自嘲的に笑うと、天花寺が淡々とした声で訊いてくる。

「さて、授業を抜け出してきてまで何の話だ」

「祝前麻里奈のことについて聞きたい」

俺は単刀直入に問いかけた。
他の事を期待していたのなら残念だが、俺はあいつの事にしか興味はない。
髪と眼鏡に遮られて、彼女の表情はわからない。
俺はもう一度問う。

「同じ学校なんだ、何か知ってるだろ」

「……聞いてどうする」

「そんなの決まってる。連れ戻すんだよ、あいつは俺のだからな」

すらすらと口が勝手に動く。

「君は新聞を読んでいないのか」

「読んださ、祝前の事だろ」

俺は朝刊の見出しを飾った祝先の悪行について思い出す。

「知っているなら何故今更、祝前麻里奈を知る必要がある。婚約は白紙、草薙への被害はない。もう過ぎた事のように思えるが」

確かに、普通に考えればそうだろう。
だが、あいつとまた会うためには、今こいつを頼るしかない。
藁にも縋る思いだった。

「俺はあいつが好きなんだ。これじゃ理由にならないか?」

本当、柄にもない。
俺がこんな言葉を言う日が来るなんてな。
隠れた目でじっと見られているように感じる。
俺は負けじと見返した。
ここで天花寺を説得しないと何も始まらない。

「君と居た祝前麻里奈が偽者だと知ってもか?」

「あいつにはあいつの理由があったんだろ。そのくらいのことで俺の愛は揺らがない!」

「………恥ずかしい奴」

天花寺は手近にあった椅子に座った。
脚を組んで、組んだ手をその上に乗せる。
それがなんだか様になっていた。

「口止めはされてない。私に答えられる範囲の事なら情報を提供しよう」

「助かる」

「一応言っておくが、私が喋った事はくれぐれも内密にな」

「分かったよ」

俺は向かいの椅子に腰掛け、彼女の話しに耳を傾けた。
だが彼女が話してくれたのは、あいつが俺と会うまでの過程で、思ったような情報は得られない。
あいつが売られて祝前麻里奈になったことくらい、予想はついてたっつの。
イライラで貧乏ゆすりをしていると、天花寺が話すのをやめた。

「この話はお気に召さなかったか」

「いや、そんな事は……」

「第一私が、本物の祝前麻里奈と同じ学校に通っているからといって、彼女と面識があるとは限らないだろう。
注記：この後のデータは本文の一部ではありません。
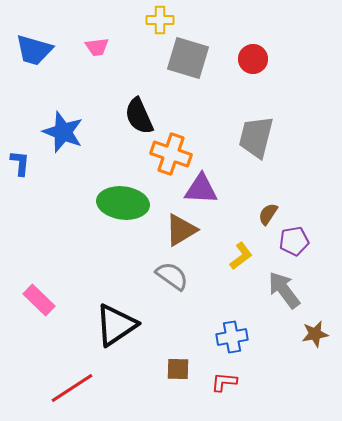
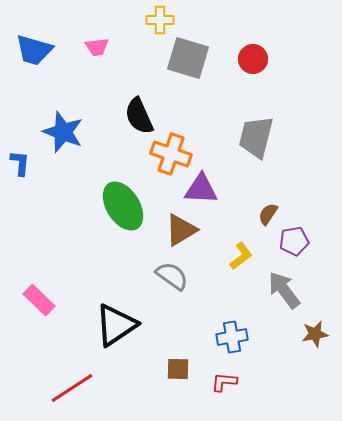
green ellipse: moved 3 px down; rotated 51 degrees clockwise
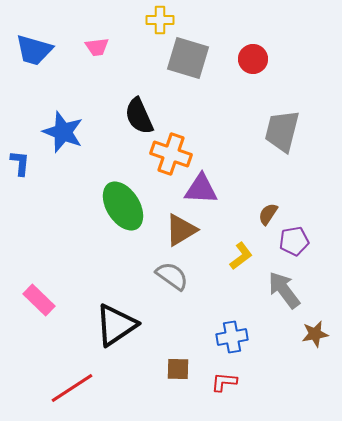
gray trapezoid: moved 26 px right, 6 px up
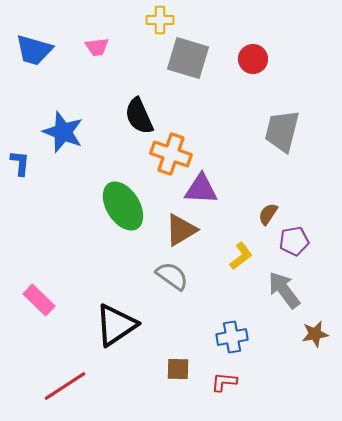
red line: moved 7 px left, 2 px up
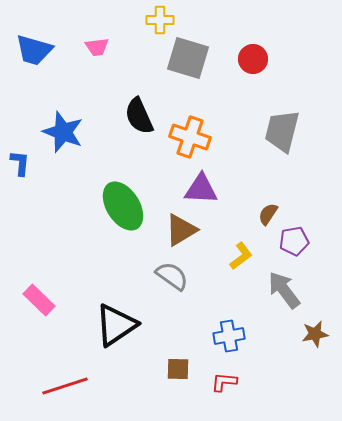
orange cross: moved 19 px right, 17 px up
blue cross: moved 3 px left, 1 px up
red line: rotated 15 degrees clockwise
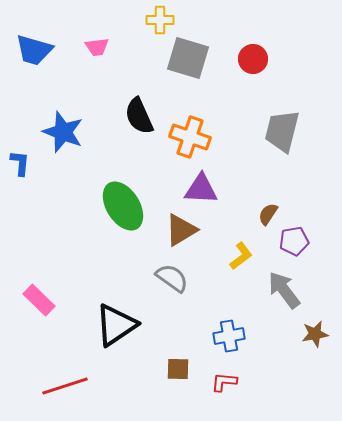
gray semicircle: moved 2 px down
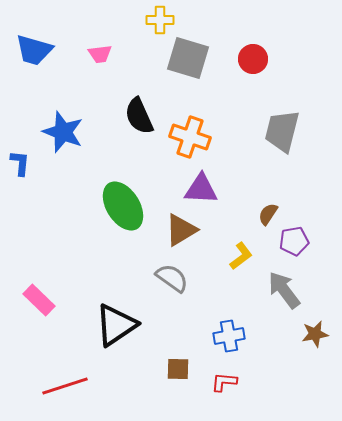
pink trapezoid: moved 3 px right, 7 px down
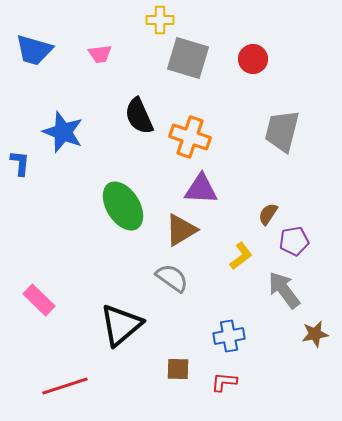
black triangle: moved 5 px right; rotated 6 degrees counterclockwise
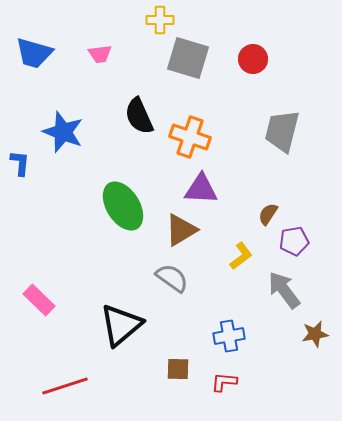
blue trapezoid: moved 3 px down
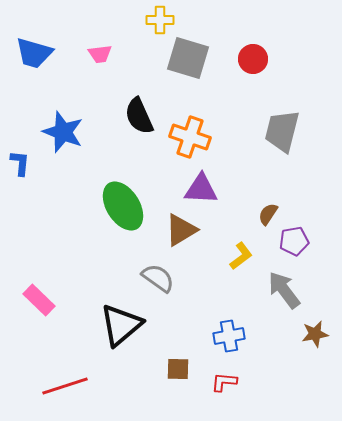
gray semicircle: moved 14 px left
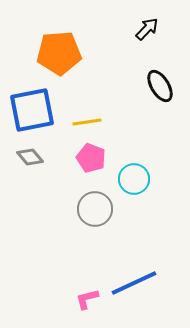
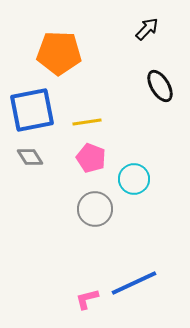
orange pentagon: rotated 6 degrees clockwise
gray diamond: rotated 8 degrees clockwise
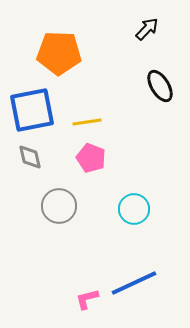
gray diamond: rotated 20 degrees clockwise
cyan circle: moved 30 px down
gray circle: moved 36 px left, 3 px up
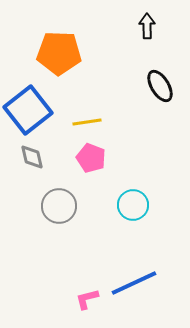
black arrow: moved 3 px up; rotated 45 degrees counterclockwise
blue square: moved 4 px left; rotated 27 degrees counterclockwise
gray diamond: moved 2 px right
cyan circle: moved 1 px left, 4 px up
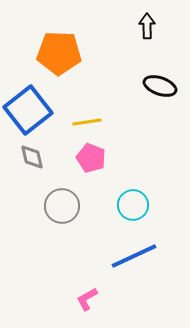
black ellipse: rotated 40 degrees counterclockwise
gray circle: moved 3 px right
blue line: moved 27 px up
pink L-shape: rotated 15 degrees counterclockwise
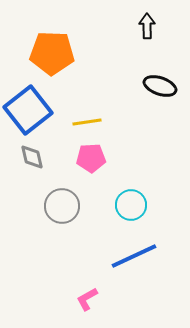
orange pentagon: moved 7 px left
pink pentagon: rotated 24 degrees counterclockwise
cyan circle: moved 2 px left
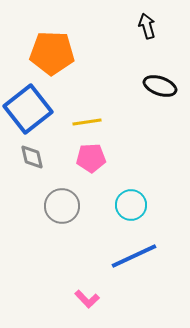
black arrow: rotated 15 degrees counterclockwise
blue square: moved 1 px up
pink L-shape: rotated 105 degrees counterclockwise
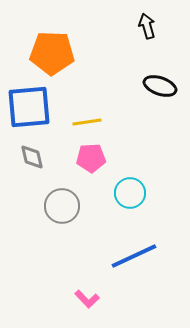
blue square: moved 1 px right, 2 px up; rotated 33 degrees clockwise
cyan circle: moved 1 px left, 12 px up
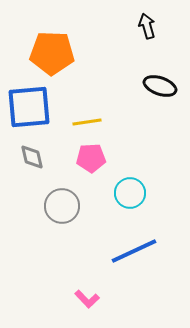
blue line: moved 5 px up
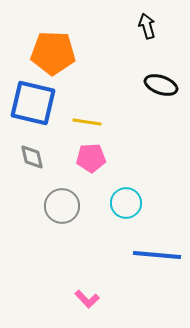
orange pentagon: moved 1 px right
black ellipse: moved 1 px right, 1 px up
blue square: moved 4 px right, 4 px up; rotated 18 degrees clockwise
yellow line: rotated 16 degrees clockwise
cyan circle: moved 4 px left, 10 px down
blue line: moved 23 px right, 4 px down; rotated 30 degrees clockwise
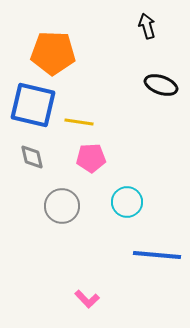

そこまで追い詰められていたということだろうが……」

「………」

「青いな」

俺は返す言葉がなかった。
今考えてみれば、早まったと思う。

「では、この話はここまでにしよう。あとは本人に聞くといい。………君の知る祝前麻里奈に逢えるかもしれない場所を紹介する。後の事は君次第」

彼女はケータイを操作してパクリと閉じた。

「1週間後の夜、時間を空けておけ。招待状は、今日の夕方には届く」

「どういうことだよ……」

俺の疑問に答えず、彼女は用は済んだとばかりに教室を出て行った。
去り際に手をひらと振って、健闘を祈るとの声援を聞いた。